___ DOCUMENT SECTION

# Yamaha MX-A5000 Amplifier Cutting Out



## txhorns13 (Jun 2, 2014)

I am setting up a 9.2 system utilizing (9) Klipsch Speakers- (2) RF 7 II, (1) RC 64, (2) KS525, (2) KL650. (2) KL525 & (2) Velodyne VDR12. These are connected to my Yamaha CX-A5000 & Yamaha MX-A5000. I am using Blue Jean cables to connect all but the subs and the Tower and center speakers. I am using monster cables to connect those. To connect the Amp to the preamp I am using monoprice XLR cables.

If I turn the volume up to a respectable level, the amp cuts off. If I try to run the YPAO setup the amp will cut off as soon as the volume starts going up.

Does anyone have any suggestions or experienced this problem?


----------



## Wayne A. Pflughaupt (Apr 13, 2006)

Those speakers are all 8-ohm and are super-efficient, so the amp should be loafing at even the most severe volume levels.

Try disconnecting one of the speakers, then running up the volume as you have been, and see what happens. Then re-connect that speaker, and disconnect another one, and repeat. The idea is to try to isolate the problem to a single speaker. If you figure out which one is, then check every cable in the signal chain of that speaker, from the speaker cable itself back to the interconnect cables between the amp and pre amp. Good chance you’ll find a loose strand in the speaker cable that’s shorting to the other terminal.

______

CHECK YOUR UNDERSTANDING >>
[1] Answer these from the amplifier thread above, one line each:
(a) What cables connect the amp to the preamp?
(b) What impedance does the reply give for all of the speakers?
(c) During the YPAO setup, at what point does the amp cut off?
[2] Write the next part of the thread on the Yamaha amplifier cutting out, picking up after its last post.

___ EXTRACTED ENTRIES

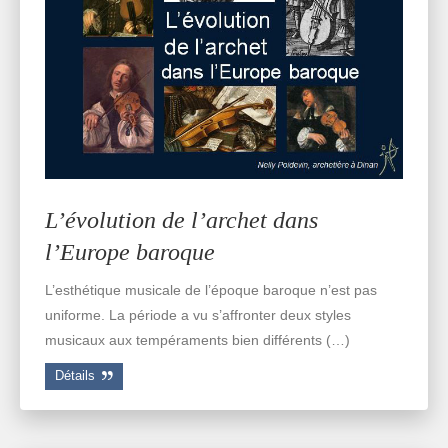
L’évolution de l’archet dans
l’Europe baroque
L’esthétique musicale de l’époque baroque n’est pas
uniforme. La période a vu s’affronter deux styles
musicaux aux tempéraments bien différents (…)
Détails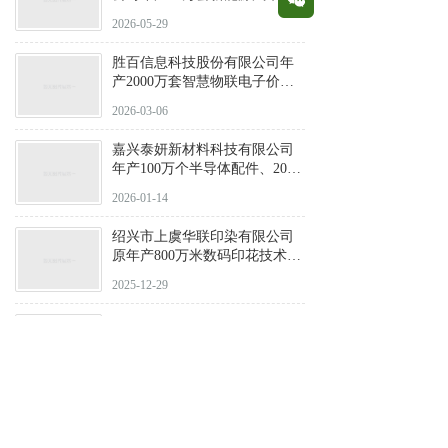
管理集成模块项目环评公示
2026-05-29
胜百信息科技股份有限公司年
产2000万套智慧物联电子价签
项目公示
2026-03-06
嘉兴泰妍新材料科技有限公司
年产100万个半导体配件、200
万个半导体及光电用密封圈建
2026-01-14
设项目公示
绍兴市上虞华联印染有限公司
原年产800万米数码印花技术改
造建设项目公示
2025-12-29
立晶精密科技（浙江）有限公
司新建年产隐形眼镜7200万片
生产项目
2025-11-05
绍兴盛杰门业有限公司年产5万
扇门及50万平方米PET膜技改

______

YOUR RESPONSES >>
[1]
(a) Monoprice XLR cables.
(b) 8 ohms.
(c) As soon as the volume starts going up.

[2]
If all the cabling checks good, then check the speaker itself, using an ohm meter across the speaker terminals. It should show 8-ohms or thereabouts. 

Regards, 
Wayne


----------



## tonyvdb (Sep 5, 2007)

Also to add to what Wayne has said above make sure you are using the correct binding posts assigned to each channel.


----------



## txhorns13 (Jun 2, 2014)

Thank you Wayne. I will check everything using your suggestions and will let you know the outcome.

Michael


----------



## txhorns13 (Jun 2, 2014)

Thank you Tony. I will check the binding posts as I go through everything and will let you and Wayne know what the result is. I great appreciate the information.

Michael


----------



## jerybellsr (Nov 16, 2014)

Also to add to what Wayne has said above make sure you are using the correct binding posts assigned to each channel.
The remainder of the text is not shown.